Tâche demandée a:
Renvoyez sans rien changer le passage du texte sur Charlottesville qui commence à « Charlottesville a un » et se termine à « la littérature, alouette. ».

Texte source:
▼▼▼

Charlottesville est à 1130 km de Montréal. Certes, c'est loin, pour une escapade d'un week-end. Mais c'est aussi sur le chemin des vacances de milliers de Québécois qui iront profiter des jolies plages de la Virginie cet été. On vous propose un petit détour qui risque fort de se transformer en gros coup de coeur.

CHARLOTTESVILLE HISTORIQUE

La Virginie aime la politique. Lors des dernières élections, 66 % de la population y a exprimé son droit de vote (majoritairement en faveur d'Hillary Clinton), alors que le taux de participation n'était que de 54,2 % ailleurs au pays. Son passé y est certainement pour quelque chose: l'État a vu naître cinq présidents américains. Les maisons-musées de trois d'entre eux sont ouvertes au public. Visite.

La maison des merveilles: Monticello

Charlottesville a un héros. Un superhéros, même: Thomas Jefferson, troisième président américain et probablement l'un des plus importants de l'histoire du pays, enfant chéri de la région, et dont on ne manque pas de saluer la moindre réalisation, ici. Un hyperprésident, quoi, 200 ans après sa mort.

Son domaine, Monticello (classé au patrimoine de l'UNESCO), dont il a d'ailleurs dessiné les plans, est l'endroit tout désigné pour découvrir toute la complexité de l'homme. Car Jefferson s'intéressait à tout, ou presque: l'architecture, l'astronomie, la botanique, les langues - il en connaissait au moins sept - la cartographie, la littérature, alouette.

On le devine dès l'entrée de sa demeure, surplombée par une horloge de son cru, marquant le passage des jours de la semaine au gré d'un jeu de poids et leviers; sur son bureau: un dispositif permettant de recopier simultanément tous ses écrits en deux exemplaires; dans le salon: un système de tubulures pour que soient livrées ses bouteilles de vin directement de la cave - c'était aussi un bon vivant qui aimait bien boire, bien manger et beaucoup recevoir - ou dans son jardin, florissant d'espèces qu'il a contribué à améliorer au gré de croisements.

▲▲▲

Données de l'exercice:
▼▼▼

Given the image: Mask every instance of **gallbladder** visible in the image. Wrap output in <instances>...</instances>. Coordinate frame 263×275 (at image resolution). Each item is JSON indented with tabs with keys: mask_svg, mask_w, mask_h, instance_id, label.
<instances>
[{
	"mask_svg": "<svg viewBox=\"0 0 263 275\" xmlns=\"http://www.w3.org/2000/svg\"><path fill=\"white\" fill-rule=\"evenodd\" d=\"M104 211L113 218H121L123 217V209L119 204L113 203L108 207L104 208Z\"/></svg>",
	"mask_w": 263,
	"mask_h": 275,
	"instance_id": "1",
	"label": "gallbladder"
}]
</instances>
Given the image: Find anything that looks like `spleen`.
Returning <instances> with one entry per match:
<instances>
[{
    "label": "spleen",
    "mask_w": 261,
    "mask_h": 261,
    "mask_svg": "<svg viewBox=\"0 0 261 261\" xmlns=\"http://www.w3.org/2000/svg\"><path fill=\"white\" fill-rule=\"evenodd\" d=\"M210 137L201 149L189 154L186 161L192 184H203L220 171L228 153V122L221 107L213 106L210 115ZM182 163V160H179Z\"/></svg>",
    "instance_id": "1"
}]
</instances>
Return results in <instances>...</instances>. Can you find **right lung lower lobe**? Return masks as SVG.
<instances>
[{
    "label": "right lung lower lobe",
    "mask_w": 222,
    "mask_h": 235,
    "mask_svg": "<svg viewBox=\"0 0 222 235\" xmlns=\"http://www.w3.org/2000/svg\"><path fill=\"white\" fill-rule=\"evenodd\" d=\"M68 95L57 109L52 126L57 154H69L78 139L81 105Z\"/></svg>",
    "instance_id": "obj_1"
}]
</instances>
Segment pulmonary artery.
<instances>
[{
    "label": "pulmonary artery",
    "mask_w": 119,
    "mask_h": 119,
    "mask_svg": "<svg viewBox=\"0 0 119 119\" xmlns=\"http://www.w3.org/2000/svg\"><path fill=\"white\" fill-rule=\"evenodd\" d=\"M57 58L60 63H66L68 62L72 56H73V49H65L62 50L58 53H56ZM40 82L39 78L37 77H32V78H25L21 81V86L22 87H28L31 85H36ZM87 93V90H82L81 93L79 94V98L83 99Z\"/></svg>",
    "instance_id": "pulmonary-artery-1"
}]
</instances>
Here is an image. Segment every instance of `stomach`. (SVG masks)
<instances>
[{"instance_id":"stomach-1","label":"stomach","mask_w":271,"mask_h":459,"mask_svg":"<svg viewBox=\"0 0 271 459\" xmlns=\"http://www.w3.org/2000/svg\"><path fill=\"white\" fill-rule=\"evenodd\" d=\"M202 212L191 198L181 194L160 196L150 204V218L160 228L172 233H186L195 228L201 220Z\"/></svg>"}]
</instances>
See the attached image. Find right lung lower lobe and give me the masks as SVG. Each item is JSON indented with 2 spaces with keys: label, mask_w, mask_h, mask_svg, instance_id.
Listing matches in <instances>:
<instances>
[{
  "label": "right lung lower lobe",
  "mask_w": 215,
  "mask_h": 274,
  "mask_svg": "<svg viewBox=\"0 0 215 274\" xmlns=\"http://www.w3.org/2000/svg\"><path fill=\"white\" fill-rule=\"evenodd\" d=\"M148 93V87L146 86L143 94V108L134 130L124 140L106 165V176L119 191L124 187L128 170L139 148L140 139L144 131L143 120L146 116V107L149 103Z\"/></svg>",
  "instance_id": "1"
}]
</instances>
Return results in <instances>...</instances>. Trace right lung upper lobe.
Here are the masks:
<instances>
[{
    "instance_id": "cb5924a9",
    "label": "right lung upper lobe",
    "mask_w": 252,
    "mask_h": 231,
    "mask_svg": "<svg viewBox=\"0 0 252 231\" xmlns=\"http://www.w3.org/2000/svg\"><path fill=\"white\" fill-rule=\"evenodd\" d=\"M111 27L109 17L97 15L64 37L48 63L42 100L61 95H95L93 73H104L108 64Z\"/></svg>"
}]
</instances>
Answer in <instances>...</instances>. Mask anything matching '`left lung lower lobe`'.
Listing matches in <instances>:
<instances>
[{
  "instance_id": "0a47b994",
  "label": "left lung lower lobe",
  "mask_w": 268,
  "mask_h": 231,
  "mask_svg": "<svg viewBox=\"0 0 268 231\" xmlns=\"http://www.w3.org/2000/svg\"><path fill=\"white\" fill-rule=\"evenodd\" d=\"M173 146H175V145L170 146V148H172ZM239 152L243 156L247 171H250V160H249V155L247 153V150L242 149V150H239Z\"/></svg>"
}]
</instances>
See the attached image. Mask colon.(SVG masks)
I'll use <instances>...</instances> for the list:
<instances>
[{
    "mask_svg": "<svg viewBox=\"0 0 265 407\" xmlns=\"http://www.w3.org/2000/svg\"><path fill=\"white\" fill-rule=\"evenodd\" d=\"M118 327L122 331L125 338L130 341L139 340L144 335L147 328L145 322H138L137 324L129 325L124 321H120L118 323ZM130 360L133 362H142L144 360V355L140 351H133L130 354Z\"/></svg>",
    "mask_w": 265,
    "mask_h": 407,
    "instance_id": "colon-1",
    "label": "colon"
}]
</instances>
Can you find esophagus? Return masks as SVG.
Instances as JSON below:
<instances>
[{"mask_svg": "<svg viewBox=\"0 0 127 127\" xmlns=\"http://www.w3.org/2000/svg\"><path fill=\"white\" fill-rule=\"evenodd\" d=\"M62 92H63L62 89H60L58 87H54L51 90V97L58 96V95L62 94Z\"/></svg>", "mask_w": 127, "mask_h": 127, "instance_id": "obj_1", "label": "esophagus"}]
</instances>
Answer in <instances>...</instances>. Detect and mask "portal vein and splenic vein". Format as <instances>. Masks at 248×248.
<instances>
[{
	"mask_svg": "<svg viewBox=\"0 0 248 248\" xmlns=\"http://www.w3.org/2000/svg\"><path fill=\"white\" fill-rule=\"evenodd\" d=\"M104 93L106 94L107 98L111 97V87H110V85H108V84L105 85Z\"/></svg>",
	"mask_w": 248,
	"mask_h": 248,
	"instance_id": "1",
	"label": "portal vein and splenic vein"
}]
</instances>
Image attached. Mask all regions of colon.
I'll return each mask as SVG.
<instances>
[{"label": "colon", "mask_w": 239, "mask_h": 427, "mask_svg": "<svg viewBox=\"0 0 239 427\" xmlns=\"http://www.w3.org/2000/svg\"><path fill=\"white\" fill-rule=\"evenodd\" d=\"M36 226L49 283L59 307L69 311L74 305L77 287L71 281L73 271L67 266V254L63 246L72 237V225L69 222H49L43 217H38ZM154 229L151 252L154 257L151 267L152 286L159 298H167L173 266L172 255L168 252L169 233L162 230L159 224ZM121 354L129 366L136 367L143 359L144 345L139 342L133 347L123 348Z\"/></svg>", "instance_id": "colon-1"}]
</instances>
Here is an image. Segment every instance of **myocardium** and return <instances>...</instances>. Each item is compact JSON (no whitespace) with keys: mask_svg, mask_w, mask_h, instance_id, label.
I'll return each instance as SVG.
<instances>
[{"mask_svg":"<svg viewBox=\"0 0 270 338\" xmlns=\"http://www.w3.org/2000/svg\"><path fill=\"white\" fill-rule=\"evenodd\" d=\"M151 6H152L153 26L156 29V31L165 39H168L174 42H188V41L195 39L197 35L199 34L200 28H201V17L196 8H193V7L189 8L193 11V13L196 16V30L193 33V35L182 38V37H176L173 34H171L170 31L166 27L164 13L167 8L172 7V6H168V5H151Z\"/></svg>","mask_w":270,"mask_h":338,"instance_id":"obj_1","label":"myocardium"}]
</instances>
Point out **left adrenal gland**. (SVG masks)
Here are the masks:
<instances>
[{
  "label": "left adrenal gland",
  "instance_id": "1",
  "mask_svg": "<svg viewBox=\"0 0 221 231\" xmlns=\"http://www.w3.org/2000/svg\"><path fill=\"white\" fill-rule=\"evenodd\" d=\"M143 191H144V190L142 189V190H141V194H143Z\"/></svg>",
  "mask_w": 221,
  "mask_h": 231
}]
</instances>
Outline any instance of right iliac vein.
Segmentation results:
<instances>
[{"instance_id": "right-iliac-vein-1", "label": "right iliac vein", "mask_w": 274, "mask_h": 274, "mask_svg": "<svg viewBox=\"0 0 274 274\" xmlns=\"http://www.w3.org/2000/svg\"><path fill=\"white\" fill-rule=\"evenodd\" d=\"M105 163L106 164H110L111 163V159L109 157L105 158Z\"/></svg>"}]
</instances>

▲▲▲

Tâche demandée b:
Présentez sous forme de liste numérotée, sans les lignes vides, uniquement les lignes des entrées qui vont de celle contenant « Point out **left adrenal gland**. (SVG masks) » jusqu'à la fin des entrées, ces deux limites comprises.

Réponse complète a:
Charlottesville a un héros. Un superhéros, même: Thomas Jefferson, troisième président américain et probablement l'un des plus importants de l'histoire du pays, enfant chéri de la région, et dont on ne manque pas de saluer la moindre réalisation, ici. Un hyperprésident, quoi, 200 ans après sa mort.

Son domaine, Monticello (classé au patrimoine de l'UNESCO), dont il a d'ailleurs dessiné les plans, est l'endroit tout désigné pour découvrir toute la complexité de l'homme. Car Jefferson s'intéressait à tout, ou presque: l'architecture, l'astronomie, la botanique, les langues - il en connaissait au moins sept - la cartographie, la littérature, alouette.

Réponse complète b:
1. Point out **left adrenal gland**. (SVG masks)
2. Here are the masks:
3. <instances>
4. [{
5.   "label": "left adrenal gland",
6.   "instance_id": "1",
7.   "mask_svg": "<svg viewBox=\"0 0 221 231\" xmlns=\"http://www.w3.org/2000/svg\"><path fill=\"white\" fill-rule=\"evenodd\" d=\"M143 191H144V190L142 189V190H141V194H143Z\"/></svg>",
8.   "mask_w": 221,
9.   "mask_h": 231
10. }]
11. </instances>
12. Outline any instance of right iliac vein.
13. Segmentation results:
14. <instances>
15. [{"instance_id": "right-iliac-vein-1", "label": "right iliac vein", "mask_w": 274, "mask_h": 274, "mask_svg": "<svg viewBox=\"0 0 274 274\" xmlns=\"http://www.w3.org/2000/svg\"><path fill=\"white\" fill-rule=\"evenodd\" d=\"M105 163L106 164H110L111 163V159L109 157L105 158Z\"/></svg>"}]
16. </instances>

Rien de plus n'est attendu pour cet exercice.